The comparisons are unfair to teachers and children both, and while I know we’ve all got a few things on our minds, it’s worth taking a moment to think about why the comparisons are unfair.
There are teacher skills that apply here. For instance, when chaos envelopes a classroom seemingly involving every student there, a good teacher knows who the instigator was. That’s where you direct your energy for rebuilding focus—at the source of the disorder.
But there's a picture of teaching implicit in all these jokes that is inaccurate and really kind of insulting--that a teacher's job is to stand in a room and sternly, even forcefully, crushing students into compliance. That's not the job, and hasn't been for quite a while. Yes, teachers have to learn how to exercise some sort of authority, but in this century, that involves earning trust and building relationships. In short, some of these japes imply an idea of teaching as the exercise of some sort of authoritarian, even dictatorial control over others. That's a bad picture of teaching and it's not particularly useful on the debate stage, either.
What I really object to is the comparison, both direct and implied, of these geriatric candidates as children.
Because children are, mostly, trying to do the right thing. They are trying to find a way to be themselves in a world they are still trying to make sense. They start out with little control over the storms that rage inside them. One of the basic SEL roles of teachers is to provide external moderation while slowly helping students learning how to provide their own internal moderation. Even my most challenging late teen students (I'm thinking here, for example, of the student who entered my class and threatened to beat the crap out of me) were looking for a way to do the right thing and be their best selves.
Sure, not all teacher get this (hell, a third of union members voted for Trump--another reason a teacher might be a bad choice for the next debate's moderator).
So to call Trump President Manbaby is an insult to babies, because he's a grown-ass man who knows what he's doing, and who is perfectly capable of doing better, but just doesn't want to. He's not a child, and he's not acting like a child--he's acting like a man who has made toxic choices his whole life because he has rejected other ways of being in the world.
Put another way, I have never taught a student who did not, on some level, want to get their shit together. Trump is certain that he has his shit together, that he he, in fact, is the only guy in the room who does.
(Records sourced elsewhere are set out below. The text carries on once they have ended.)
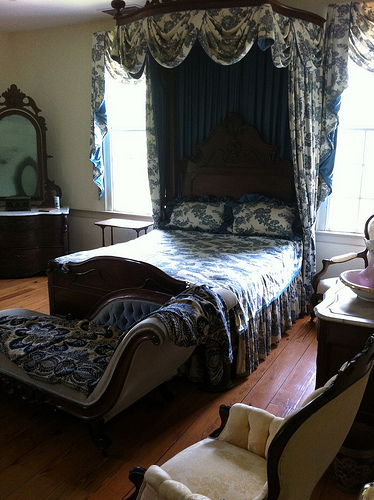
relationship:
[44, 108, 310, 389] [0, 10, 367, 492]
bed in bedroom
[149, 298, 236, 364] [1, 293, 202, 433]
blanket on chaise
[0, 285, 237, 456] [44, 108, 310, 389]
chair on bed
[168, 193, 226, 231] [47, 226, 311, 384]
pillow on bed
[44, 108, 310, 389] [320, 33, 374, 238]
bed in window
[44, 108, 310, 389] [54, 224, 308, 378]
bed with cover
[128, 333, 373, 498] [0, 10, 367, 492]
chair in a bedroom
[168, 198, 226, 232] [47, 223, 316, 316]
pillow on a bed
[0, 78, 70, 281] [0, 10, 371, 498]
vanity at corner of a bedroom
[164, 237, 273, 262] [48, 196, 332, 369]
fabric on top of bed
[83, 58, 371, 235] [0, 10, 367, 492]
window in a bedroom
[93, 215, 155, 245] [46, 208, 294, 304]
side table on a side of bed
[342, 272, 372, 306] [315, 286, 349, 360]
bowl on a side of table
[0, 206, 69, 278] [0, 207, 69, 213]
dresser has white counter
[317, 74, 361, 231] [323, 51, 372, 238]
sunlight coming window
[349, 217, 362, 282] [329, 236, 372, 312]
pitcher in bowl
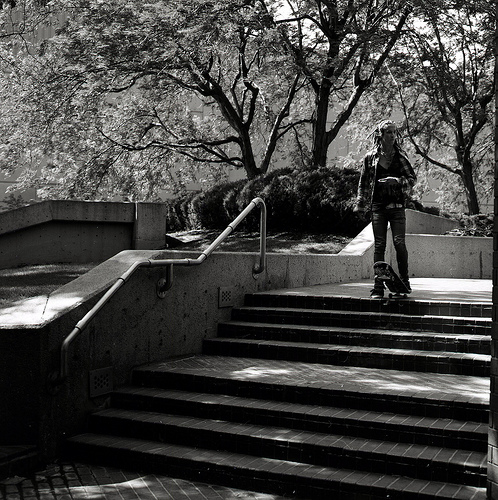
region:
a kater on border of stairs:
[343, 114, 429, 309]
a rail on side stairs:
[44, 188, 280, 420]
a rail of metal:
[51, 188, 275, 392]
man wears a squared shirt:
[338, 116, 426, 252]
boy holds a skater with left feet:
[347, 114, 422, 307]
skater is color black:
[366, 249, 412, 304]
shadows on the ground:
[318, 239, 486, 313]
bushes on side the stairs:
[145, 151, 366, 244]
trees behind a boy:
[87, 13, 496, 301]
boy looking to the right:
[349, 109, 428, 303]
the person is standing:
[323, 109, 423, 279]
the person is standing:
[340, 99, 450, 382]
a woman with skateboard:
[329, 90, 416, 312]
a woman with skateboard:
[308, 94, 458, 354]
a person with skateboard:
[341, 110, 447, 330]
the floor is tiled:
[53, 466, 144, 496]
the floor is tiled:
[191, 387, 304, 462]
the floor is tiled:
[175, 313, 301, 383]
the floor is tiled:
[315, 354, 450, 424]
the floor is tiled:
[210, 372, 360, 445]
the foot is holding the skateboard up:
[371, 248, 430, 301]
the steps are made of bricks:
[261, 398, 325, 427]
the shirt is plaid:
[398, 156, 414, 178]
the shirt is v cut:
[376, 155, 398, 176]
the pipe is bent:
[204, 193, 280, 279]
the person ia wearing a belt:
[385, 197, 405, 212]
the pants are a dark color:
[390, 217, 403, 246]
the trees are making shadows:
[311, 275, 466, 383]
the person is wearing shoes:
[365, 281, 387, 301]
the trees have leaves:
[100, 16, 138, 48]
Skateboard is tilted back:
[361, 254, 416, 310]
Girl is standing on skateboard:
[352, 114, 418, 308]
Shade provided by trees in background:
[11, 16, 389, 258]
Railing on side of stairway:
[28, 160, 275, 443]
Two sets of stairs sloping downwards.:
[36, 235, 488, 496]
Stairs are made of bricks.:
[43, 326, 378, 481]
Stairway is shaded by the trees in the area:
[8, 189, 475, 490]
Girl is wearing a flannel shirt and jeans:
[341, 106, 433, 309]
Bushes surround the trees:
[136, 158, 492, 251]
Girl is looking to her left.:
[336, 106, 476, 307]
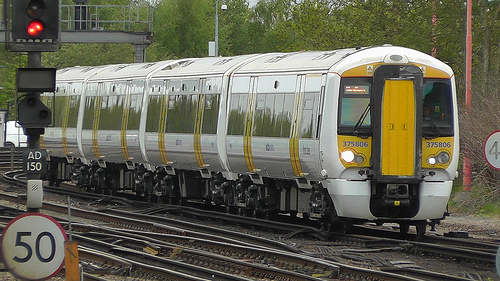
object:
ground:
[2, 130, 499, 277]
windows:
[295, 90, 325, 138]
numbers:
[12, 231, 32, 263]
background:
[2, 2, 499, 205]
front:
[336, 60, 453, 177]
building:
[1, 0, 149, 45]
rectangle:
[380, 73, 421, 177]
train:
[39, 44, 461, 233]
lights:
[341, 151, 355, 163]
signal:
[10, 1, 59, 51]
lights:
[437, 151, 451, 163]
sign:
[0, 212, 67, 280]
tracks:
[83, 192, 287, 279]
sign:
[23, 148, 46, 173]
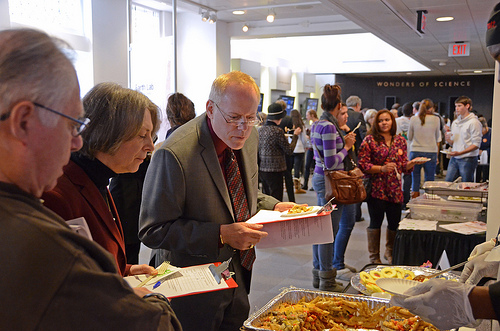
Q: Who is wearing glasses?
A: A man.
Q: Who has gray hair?
A: Old man.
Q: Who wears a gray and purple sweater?
A: A woman.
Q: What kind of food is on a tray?
A: Rice with meat.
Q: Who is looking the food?
A: Three people.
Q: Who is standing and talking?
A: A woman.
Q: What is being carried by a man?
A: Clip board.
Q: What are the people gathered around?
A: Trays of food.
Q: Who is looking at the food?
A: A man.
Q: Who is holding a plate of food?
A: A woman.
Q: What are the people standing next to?
A: Table with food.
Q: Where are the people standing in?
A: A room.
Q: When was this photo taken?
A: Inside, during the daytime.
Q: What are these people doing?
A: Getting food.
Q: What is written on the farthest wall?
A: WONDERS OF SCIENCE.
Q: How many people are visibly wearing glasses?
A: Two.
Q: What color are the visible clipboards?
A: Red.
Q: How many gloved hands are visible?
A: Three.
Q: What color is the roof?
A: White.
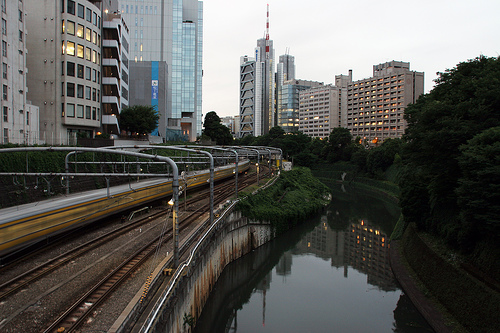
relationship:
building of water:
[305, 83, 403, 165] [316, 144, 398, 230]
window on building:
[63, 100, 76, 119] [0, 0, 107, 154]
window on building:
[77, 102, 84, 122] [29, 1, 104, 143]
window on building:
[61, 23, 70, 31] [63, 14, 120, 144]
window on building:
[67, 51, 110, 121] [63, 14, 120, 144]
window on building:
[57, 2, 112, 38] [63, 14, 120, 144]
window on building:
[61, 20, 73, 34] [29, 1, 104, 143]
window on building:
[74, 24, 86, 40] [58, 40, 90, 107]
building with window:
[29, 1, 104, 143] [61, 0, 103, 118]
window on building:
[184, 20, 191, 30] [156, 4, 206, 136]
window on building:
[189, 51, 194, 57] [156, 4, 206, 136]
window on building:
[179, 65, 183, 70] [156, 4, 206, 136]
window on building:
[171, 78, 178, 84] [156, 4, 206, 136]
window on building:
[179, 85, 188, 98] [156, 4, 206, 136]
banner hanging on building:
[149, 60, 158, 137] [128, 60, 169, 143]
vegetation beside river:
[275, 134, 411, 184] [200, 171, 441, 329]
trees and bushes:
[111, 51, 497, 287] [4, 54, 498, 288]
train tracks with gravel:
[66, 242, 136, 297] [80, 261, 104, 279]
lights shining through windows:
[51, 8, 116, 74] [49, 7, 110, 67]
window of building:
[282, 102, 289, 109] [298, 84, 339, 140]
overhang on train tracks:
[0, 142, 183, 275] [2, 201, 175, 331]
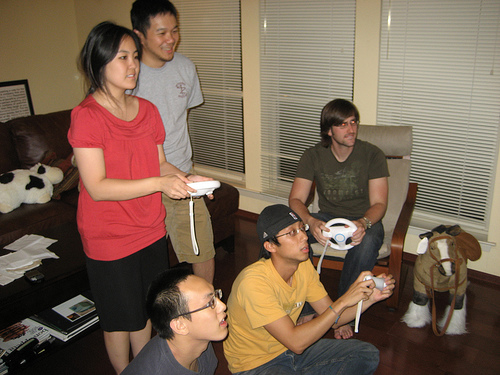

Donald Trump is 74 years old.
The "put a teacher in charge" meme is, I suspect, a way of saying "I want Trump to face the strongest authority figure I can think of," which, for most folks, is the teachers we knew when we were kids (our parents, too, except then we grew up and discovered they were human beings, and that mostly didn't happen with our teachers).
But Trump has long since figured out what Thomas Jefferson and a few other guys figured out, and what most classrooms full of students instinctively understand--other people only have as much authority over you as you give them, or they can take by force. He's not a child, and there's no rule or authority figure he can't ignore. But in the meantime, it demeans children and teachers to drag them figuratively into this dumpster debate.